* Provided passage
== == ==

The top VC deals in the first half of 2019 were $250 million raised by Tencent Trusted Doctors; $205 million raised by Collective Health; $200 million raised by Tempus; $170 million raised by Doctolib; and $100 million raised by Health Catalyst.

In addition, the Mercom Capital Group reveals that total corporate funding in digital health companies—including VC, debt, and public market financing—set a new record for the second quarter with $3.3 billion, compared with $2.2 billion in the first quarter of this year, for a total of $5.5 billion.

While venture capital funding for digital health was strong in the first half of 2019, mergers and acquisitions activity was not. In the first half of 2019, there were a total of 91 digital health M&A transactions vs. 116 in the same period in 2018.

“Funding activity was robust in digital health in the first half of 2019, while M&A activity was weak,” says Raj Prabhu, CEO of Mercom Capital Group. “Weak M&A activity has not affected investment activity over past years. We are in an ‘invest first and ask questions later’ environment where investors are more worried about missing out in this hot space.

“After a long hiatus, we are seeing several digital health companies entering the IPO market in the United States,” adds Prabhu. “Successful IPOs could open the floodgates, whereas if IPOs fizzle out, it could shut the IPO exit path for many digital health companies.”

== == ==

* Dataset entries

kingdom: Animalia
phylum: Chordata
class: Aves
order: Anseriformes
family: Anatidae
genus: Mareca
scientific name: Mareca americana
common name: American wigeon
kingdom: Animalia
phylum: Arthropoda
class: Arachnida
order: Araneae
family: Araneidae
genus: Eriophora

== == ==

In the digital health funding text, condense the paragraph beginning "While venture capital funding for digital health" into a single shorter sentence that keeps its main facts. The records have no connection to the digital health funding text.

* Answer to the exercise
In the first half of 2019, digital health venture capital funding was strong but M&A activity was weak, with 91 transactions compared with 116 in the same period of 2018.